- “The Metal Eater of Luminous Smoke” by Minsoo Kang, Strange Horizons, June 18, 2018 (fantasy short story)
- “Going Back for Hitler” by George Nikolopoulos, Nature, June 20, 2018 (science fiction short story)
- “Recoveries” by Susan Palwick, Tor.com, June 20, 2018 (science fiction short story)
- “The Sweetness of Honey and Rot” by A. Merc Rustad, Beneath Ceaseless Skies #254, June 21, 2018 (fantasy novelette)
- “Three Dandelion Stars” by Jordan Kurella, Beneath Ceaseless Skies #254, June 21, 2018 (fantasy novelette)
- “VRtual” by Rose Eveleth, Terraform, June 22, 2018 (science fiction short story)

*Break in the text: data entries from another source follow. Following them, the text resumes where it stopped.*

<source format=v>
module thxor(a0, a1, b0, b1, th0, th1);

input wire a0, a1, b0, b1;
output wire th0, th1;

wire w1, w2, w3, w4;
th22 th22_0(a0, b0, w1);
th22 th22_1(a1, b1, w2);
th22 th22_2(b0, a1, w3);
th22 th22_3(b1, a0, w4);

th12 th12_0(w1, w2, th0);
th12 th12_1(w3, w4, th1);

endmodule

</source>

“The Sweetness of Honey and Rot, ” much like its title, is an unappealing mix of fantasy and horror elements. This is yet another present tense story of a heroine battling the evil empire, the latter of which is, in this case, a human-eating tree attended by sloths and other humans. The horrible fates that befall all who so much as think of going against the grain make the protagonist’s experiences utterly unbelievable. “Three Dandelion Stars” is trite in both relatively recent and old-fashioned ways: it’s another tale of the difficulties of lesbian weddings and is a “(swamp) fairy offers a wish” story. Like the previous story, this has horror elements and evil systems and, like many more, it’s a revenge fantasy/wish-fulfillment (and an uncommonly preposterous one). Since one character is nothing at all and the other is merely stupid, there are only “Eight Deadly Words” for this. The week’s other pure fantasy, “The Metal Eater,” is a readable tale with some metafiction (and interesting literary criticism) in it but mostly deals with a magical semi-Socratic character puttering about in a myth who must deliver yet more blows against the empire (in this case, a wastrel of a new king). The main problem here is a lack of drama.

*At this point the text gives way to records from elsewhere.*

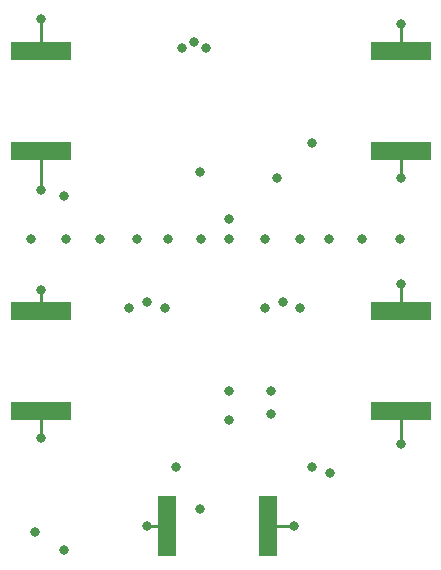
<source format=gbr>
G04 #@! TF.GenerationSoftware,KiCad,Pcbnew,5.1.6-c6e7f7d~87~ubuntu18.04.1*
G04 #@! TF.CreationDate,2021-01-12T05:29:31+00:00*
G04 #@! TF.ProjectId,amp,616d702e-6b69-4636-9164-5f7063625858,rev?*
G04 #@! TF.SameCoordinates,Original*
G04 #@! TF.FileFunction,Copper,L4,Bot*
G04 #@! TF.FilePolarity,Positive*
%FSLAX46Y46*%
G04 Gerber Fmt 4.6, Leading zero omitted, Abs format (unit mm)*
G04 Created by KiCad (PCBNEW 5.1.6-c6e7f7d~87~ubuntu18.04.1) date 2021-01-12 05:29:31*
%MOMM*%
%LPD*%
G01*
G04 APERTURE LIST*
G04 #@! TA.AperFunction,SMDPad,CuDef*
%ADD10R,5.080000X1.500000*%
G04 #@! TD*
G04 #@! TA.AperFunction,SMDPad,CuDef*
%ADD11R,1.500000X5.080000*%
G04 #@! TD*
G04 #@! TA.AperFunction,ViaPad*
%ADD12C,0.800000*%
G04 #@! TD*
G04 #@! TA.AperFunction,Conductor*
%ADD13C,0.250000*%
G04 #@! TD*
G04 APERTURE END LIST*
D10*
G04 #@! TO.P,J5,2*
G04 #@! TO.N,GND*
X153500000Y-96750000D03*
X153500000Y-105250000D03*
G04 #@! TD*
D11*
G04 #@! TO.P,J4,2*
G04 #@! TO.N,GND*
X142250000Y-115000000D03*
X133750000Y-115000000D03*
G04 #@! TD*
D10*
G04 #@! TO.P,J3,2*
G04 #@! TO.N,GND*
X153500000Y-74750000D03*
X153500000Y-83250000D03*
G04 #@! TD*
G04 #@! TO.P,J2,2*
G04 #@! TO.N,GND*
X123000000Y-105250000D03*
X123000000Y-96750000D03*
G04 #@! TD*
G04 #@! TO.P,J1,2*
G04 #@! TO.N,GND*
X123000000Y-83250000D03*
X123000000Y-74750000D03*
G04 #@! TD*
D12*
G04 #@! TO.N,GND*
X142000000Y-96500000D03*
X143500000Y-96000000D03*
X145000000Y-96500000D03*
X128000000Y-90700000D03*
X131200000Y-90700000D03*
X133800000Y-90700000D03*
X136600000Y-90700000D03*
X139000000Y-90700000D03*
X142000000Y-90700000D03*
X145000000Y-90700000D03*
X147400000Y-90700000D03*
X132000000Y-115000000D03*
X144500000Y-115000000D03*
X123000000Y-95000000D03*
X123000000Y-107500000D03*
X153500000Y-94500000D03*
X153500000Y-108000000D03*
X153500000Y-72500000D03*
X153500000Y-85500000D03*
X123000000Y-72000000D03*
X123000000Y-86500000D03*
X122200000Y-90700000D03*
X125200000Y-90700000D03*
X150200000Y-90700000D03*
X153400000Y-90700000D03*
X139000000Y-89000000D03*
X143000000Y-85500000D03*
X146000000Y-82500000D03*
X136500000Y-85000000D03*
X136000000Y-74000000D03*
X137000000Y-74500000D03*
X135000000Y-74500000D03*
X133500000Y-96500000D03*
X132000000Y-96000000D03*
X130500000Y-96500000D03*
X134500000Y-110000000D03*
X146000000Y-110000000D03*
X147500000Y-110500000D03*
X142500000Y-105500000D03*
X142500000Y-103500000D03*
X139000000Y-103500000D03*
X139000000Y-106000000D03*
G04 #@! TO.N,Net-(C11-Pad1)*
X125000000Y-117000000D03*
G04 #@! TO.N,+10V*
X125000000Y-87000000D03*
X136500000Y-113500000D03*
X122500000Y-115500000D03*
G04 #@! TD*
D13*
G04 #@! TO.N,GND*
X132000000Y-115000000D02*
X133750000Y-115000000D01*
X142250000Y-115000000D02*
X144500000Y-115000000D01*
X123000000Y-95000000D02*
X123000000Y-96750000D01*
X123000000Y-105250000D02*
X123000000Y-107500000D01*
X153500000Y-94500000D02*
X153500000Y-96750000D01*
X153500000Y-105250000D02*
X153500000Y-108000000D01*
X153500000Y-72500000D02*
X153500000Y-74750000D01*
X153500000Y-83250000D02*
X153500000Y-85500000D01*
X123000000Y-72000000D02*
X123000000Y-74750000D01*
X123000000Y-83250000D02*
X123000000Y-86500000D01*
G04 #@! TD*
M02*

</source>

The three science fiction tales aren’t very. “Hitler” is a time travel flash piece which, yet again, has a time traveler wanting to kill Hitler. It contains an interesting idea but is delivered in a fairly predictable way in terms of the big picture and completely implausibly in terms of the details. “VRtual” has a woman working as a motion-capture body at a VR firm who meets an aggressive guy at a bar. It seems to argue the VR both really traumatizes her, yet doesn’t prepare her for reality. As a story, especially an SF one, it doesn’t do much at all. The week’s best tale is easily “Recoveries,” which handles its SF motif in a fantastic fashion (with a dash of horror) and takes awhile to overcome the off-putting nature of the protagonists, one of whom (Vanessa) is a court-mandated dry drunk about to complete her year’s sentence of sobriety and go on a binge and the other of whom (Kat) is her eating-disordered best (only) friend and the story’s narrator. As you get to know Vanessa, whose parents believed they were abducted by aliens and who did eventually permanently disappear, and Kat, who never even knew her parents, and how these and other issues play into the troubles of their lives, it becomes more intriguing. Vanessa’s reactions at the end aren’t entirely plausible but I feel like at least noting this tale. I enjoyed Dennis Danver’s somewhat recent “Adult Children of Alien Beings” and this, while different, has some similarity of appeal.